Though demand could dip after the crisis subsides, the coronavirus crisis likely catalyzed a shift toward online education that was already underway, said Jeffrey Meuler, a senior research analyst at Baird.
“It’s highly likely that five or ten years from now, … the percentage of students that are going fully online at top-tier universities is going to be significantly higher than it was in the past,” Meuler said, adding that 2U is “well-positioned to benefit from those trends.”
The last few months have been a boon for online education, though it’s not without challenges, Riter said. That’s because the more saturated the market becomes, the more price-sensitive students are likely to be.
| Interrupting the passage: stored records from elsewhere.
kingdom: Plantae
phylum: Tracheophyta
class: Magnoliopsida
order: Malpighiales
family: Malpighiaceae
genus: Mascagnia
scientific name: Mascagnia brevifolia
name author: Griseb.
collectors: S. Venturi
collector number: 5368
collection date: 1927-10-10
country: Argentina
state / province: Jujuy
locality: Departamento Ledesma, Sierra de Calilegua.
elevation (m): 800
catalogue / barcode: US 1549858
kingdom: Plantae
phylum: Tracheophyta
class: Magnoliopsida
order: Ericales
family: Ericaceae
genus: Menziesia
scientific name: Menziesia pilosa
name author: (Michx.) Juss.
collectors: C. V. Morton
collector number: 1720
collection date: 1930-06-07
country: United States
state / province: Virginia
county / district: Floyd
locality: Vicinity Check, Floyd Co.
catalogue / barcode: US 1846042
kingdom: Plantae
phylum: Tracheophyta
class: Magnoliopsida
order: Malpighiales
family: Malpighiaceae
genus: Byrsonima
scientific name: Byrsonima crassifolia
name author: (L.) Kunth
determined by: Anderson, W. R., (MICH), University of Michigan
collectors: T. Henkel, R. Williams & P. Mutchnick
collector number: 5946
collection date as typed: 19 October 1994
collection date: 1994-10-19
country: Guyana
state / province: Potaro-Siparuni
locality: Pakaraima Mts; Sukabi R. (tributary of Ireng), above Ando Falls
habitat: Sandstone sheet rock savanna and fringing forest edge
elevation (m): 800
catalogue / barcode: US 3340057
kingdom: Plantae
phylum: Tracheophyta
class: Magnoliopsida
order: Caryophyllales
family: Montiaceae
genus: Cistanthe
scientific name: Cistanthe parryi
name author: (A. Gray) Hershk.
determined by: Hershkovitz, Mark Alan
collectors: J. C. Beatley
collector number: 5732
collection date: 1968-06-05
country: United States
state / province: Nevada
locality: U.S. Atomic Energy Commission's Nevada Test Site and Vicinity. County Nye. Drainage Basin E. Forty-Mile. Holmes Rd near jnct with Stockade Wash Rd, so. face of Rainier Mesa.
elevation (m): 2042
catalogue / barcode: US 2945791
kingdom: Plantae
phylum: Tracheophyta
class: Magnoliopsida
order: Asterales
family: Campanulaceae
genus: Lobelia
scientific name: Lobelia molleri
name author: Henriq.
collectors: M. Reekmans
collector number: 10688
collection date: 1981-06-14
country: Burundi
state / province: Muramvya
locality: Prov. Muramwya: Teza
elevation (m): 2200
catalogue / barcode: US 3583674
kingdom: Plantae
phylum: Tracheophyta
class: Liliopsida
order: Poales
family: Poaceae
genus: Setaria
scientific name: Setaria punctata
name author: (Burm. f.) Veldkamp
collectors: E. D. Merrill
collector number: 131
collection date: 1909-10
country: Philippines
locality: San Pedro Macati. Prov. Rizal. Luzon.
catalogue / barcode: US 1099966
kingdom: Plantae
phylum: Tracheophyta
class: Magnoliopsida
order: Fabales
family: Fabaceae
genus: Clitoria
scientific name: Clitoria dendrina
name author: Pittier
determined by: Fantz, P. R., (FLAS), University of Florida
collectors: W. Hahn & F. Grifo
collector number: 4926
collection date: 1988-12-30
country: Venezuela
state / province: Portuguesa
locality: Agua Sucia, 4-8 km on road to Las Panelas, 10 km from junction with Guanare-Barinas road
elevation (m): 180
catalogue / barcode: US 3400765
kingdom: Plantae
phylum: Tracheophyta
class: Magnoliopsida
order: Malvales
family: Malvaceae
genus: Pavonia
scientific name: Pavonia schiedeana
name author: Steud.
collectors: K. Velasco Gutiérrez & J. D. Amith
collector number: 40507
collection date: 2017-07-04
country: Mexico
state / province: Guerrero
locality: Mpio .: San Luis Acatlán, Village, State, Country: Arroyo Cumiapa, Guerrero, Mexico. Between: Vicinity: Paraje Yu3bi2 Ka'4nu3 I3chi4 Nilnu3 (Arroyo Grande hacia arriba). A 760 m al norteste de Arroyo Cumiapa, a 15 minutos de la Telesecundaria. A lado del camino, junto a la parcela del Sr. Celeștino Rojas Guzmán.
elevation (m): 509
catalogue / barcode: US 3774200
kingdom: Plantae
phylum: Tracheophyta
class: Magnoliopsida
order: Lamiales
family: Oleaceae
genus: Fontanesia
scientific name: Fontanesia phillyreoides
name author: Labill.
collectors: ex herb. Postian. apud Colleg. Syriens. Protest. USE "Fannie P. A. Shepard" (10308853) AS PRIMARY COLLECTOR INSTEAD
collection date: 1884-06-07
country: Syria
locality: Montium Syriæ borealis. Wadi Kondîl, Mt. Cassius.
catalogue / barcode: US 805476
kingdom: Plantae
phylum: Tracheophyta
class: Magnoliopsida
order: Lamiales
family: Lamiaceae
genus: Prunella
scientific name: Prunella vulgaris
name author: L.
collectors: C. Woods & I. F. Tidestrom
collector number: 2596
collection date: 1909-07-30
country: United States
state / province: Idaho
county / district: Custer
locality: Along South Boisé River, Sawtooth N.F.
“OPM partners are going to have to do a really good job of lowering prices for online programs for long-term sustainability,” he said. “I believe we’re beginning to see that unfold.”
In 2U’s case, Paucek told investors last week that Simmons University will also begin offering fully online degree programs next year that will be priced below the campus-based versions. The company has also rolled out undergraduate online degree programs with the London School of Economics and Political Science.
Another potential challenge for 2U, as well as some other OPMs, is the use of revenue-share models. Paucek said the company is seeing more demand for these types of agreements from new and existing partners, pointing to the financial blows colleges have sustained from the pandemic.
But this model is under scrutiny. In January, two Democratic senators wrote letters to five OPM companies, including 2U, asking for the terms of their contracts with colleges and universities.
They argued that these agreements could violate a federal law that bars colleges from receiving federal aid as a result of paying commissions for recruiting and enrolling new students. Paucek stressed in a call with investors in February that its partner universities retain independence.
The outcome of the November elections could increase some of the pressure on revenue-share agreements. It’s an open question who would staff the U.S. Department of Education if Joe Biden won the election, and whether “attacking OPMs” would be a priority, said Trace Urdan, managing director at Tyton Partners, an investment banking and consulting firm. “All of that kind of stuff is just out there lurking,” Urdan said.
John Katzman, the founder of OPM Noodle Partners and the co-founder and former CEO of 2U, raised similar points. He is among those who contend that revenue-share agreements are raising the cost of higher education. Noodle Partners offers fee-for-service arrangements, which some say gives colleges more control, as well as temporary revenue-share agreements that shift to the fee model once upfront costs have been covered.
There’s “no momentum” behind typical revenue-share agreements, Katzman said. “If Democrats win this election,” he added, “I’m not sure that model is even legal a year from now.”